The importance of not losing sight of the quality of your data
“Without a systematic way to start and keep data clean, bad data wll happen.” - Donato Diorio.
You have probably seen that a letter is missing in the previous sentence, but it is easy to overlook a small mistake. In this case, missing a letter has not been a big problem, since the phrase is still understandable, but if I continued to write forgetting more letters or even words, this text would end up not being understood and it would cease to serve its purpose. This is a very simple example of what not having control over the state of the data can entail and it can be extrapolated to any process in charge of manipulating data.
Identifying these types of errors or problems and applying actions to correct and avoid them, to guarantee that the data meets certain requirements, is the main objective of the data quality processes.
How can I measure the quality of the data?
The criteria that are taken into account to assess whether or not some data meet a certain quality vary depending on the context, the purpose, or data uses. Furthermore, a measurement can hardly be generalized to the entire dataset available to an organization. This means that, for each situation, it is necessary to identify which measurements allow an accurate view of the state of certain data. Some of the variables or dimensions most frequently used to measure data quality are the following:
- Accuracy: the similarity or closeness of the data with its representation in the real world or in its origin.
- Completeness: all the necessary data are present.
- Consistency: the data is consistent and without inconsistencies.
- Temporality: the data meets the required update and availability conditions.
- Uniqueness: each attribute in the data appears uniquely and there is no duplication.
- Validity: the data conforms to the business, standard, format, or range requirements established.
The combination of these (or other) dimensions is what identifies the quality of a data set. Having a quality measurement allows you to keep track and ensure that quality is preserved at all times.
What does it mean to use poor quality data?
Today, the heart of many companies is their data. They are used transversally in all areas of a company and are an essential asset, both for making decisions and for obtaining certain results.
Using erroneous or poor quality data in any of these processes may imply not achieving the expected results or making the wrong decisions, with all the consequences that this may entail.
In other cases, not having mechanisms in charge of automatically identifying and adjusting problems in the data, implies that the problems are detected late and always requiring manual intervention to correct or clean these irregularities. These interventions directly affect efficiency, causing many delays and even stopping a certain operation completely.
All these situations end up generating distrust in the data and, to all the time invested in correcting the problems, an effort will have to be added to recover this lost confidence. Therefore, not detecting any problem in the data in time can become critical.

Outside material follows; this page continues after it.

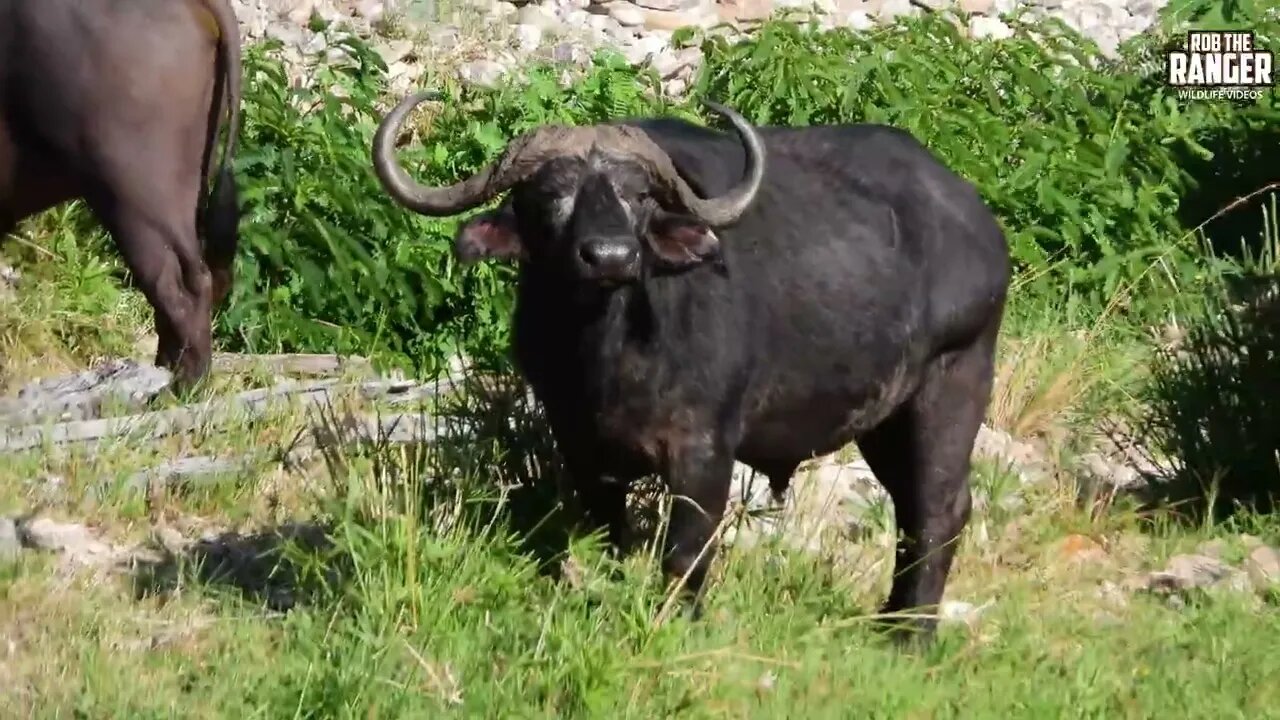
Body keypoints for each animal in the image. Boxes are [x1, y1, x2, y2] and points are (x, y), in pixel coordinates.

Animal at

What can be done to ensure data quality?
There are many techniques to improve and guarantee data quality, and there are more and more solutions on the market that allow you to evaluate the status of your data. In addition to applying the measurements themselves, there are other important aspects to take into account to identify any problem and, above all, anticipate and adapt to problems that may appear in the future:
- Communication and collaboration. Communicating with all the parties involved, understanding the business logic and what are the purposes that the data must fulfill is key to having a clear vision of what requirements your data must fulfill.
- Analysis of the data . Analyzing and carefully studying the structure and purpose of the data allows adjusting the measures implemented to the quality requirements.
- Monitoring of quality measurements . Maintaining constant monitoring of quality measurements allows you to have a vision at all times regarding the state in which they are and to be able to detect anomalies.
- Monitored, robust and tested applications . An error in any application or service in charge of dealing with data can cause data to be corrupted or lost. If these are monitored and perform robustly and well tested, this is less likely to occur.
Any of these points is key and, also, they must be maintained over time, since the data and associated uses can change over time and must be adapted to these changes.
Applying any of the above aspects can become very complex depending on the dimensions and variability of the data. This makes achieving the best possible data quality in an acceptable time and maintaining it over time a complicated challenge but with a very valuable result.
Currently, at IOMED, we find an increasing volume and variability of data with the integration of new hospitals. We continuously work on the implementation of processes that guarantee the quality of the data and doing so in this constantly growing scenario is a challenge that we face with great enthusiasm.